A big advantage of this new protocol is that it can be reproduced in a near-infinite number of permutations to reinforce its accuracy. “There can be 100 large language models that are open source, and every time we can perform an experiment with seven LLMs selected at random from that list,” Hamed said. “When we perform the experiment many, many times, we increase the confidence in the voting.”

Rocha said the protocol is an important step toward increasing confidence in large, multiscale network models of disease, which is a key topic for his Complex Adaptive Systems and Computational Intelligence Lab at Binghamton. 

Among the research is the development of digital twins for precision medicine. These dynamic, virtual replicas of physical processes are continuously updated using AI and real-time data to create precise, predictive simulations of human reactions so that healthcare providers can optimise outcomes before real-world testing.
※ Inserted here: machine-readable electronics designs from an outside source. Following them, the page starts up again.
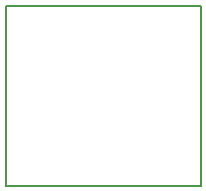
<source format=gko>
G04 DipTrace 2.4.0.2*
%INBoardOutline.gko*%
%MOIN*%
%ADD11C,0.0055*%
%FSLAX44Y44*%
G04*
G70*
G90*
G75*
G01*
%LNBoardOutline*%
%LPD*%
X3940Y9940D2*
D11*
X10440D1*
Y3940D1*
X3940D1*
Y9940D1*
M02*

</source>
“For instance, the protocol can extract and provide multi-agent verification of evidence for an adverse drug reaction for a given medication that is available in clinical trials, the scientific literature, pharmacological databases, and even social media discourse,” Rocha said. “And it can assist in the extraction of evidence at multiple scales, from multiomics to epidemiological and behavioural data sources, which we have already started to pilot by building multi-layer models of ER+ breast cancer.”

Although the study centred on biomedical applications, the Binghamton team’s discovery could be used to curb or eliminate other kinds of LLM hallucinations, such as fabricated legal citations, fake academic citations, or blatant historical errors. “This protocol is a big step toward the democratisation of knowledge verification,” Hamed concluded.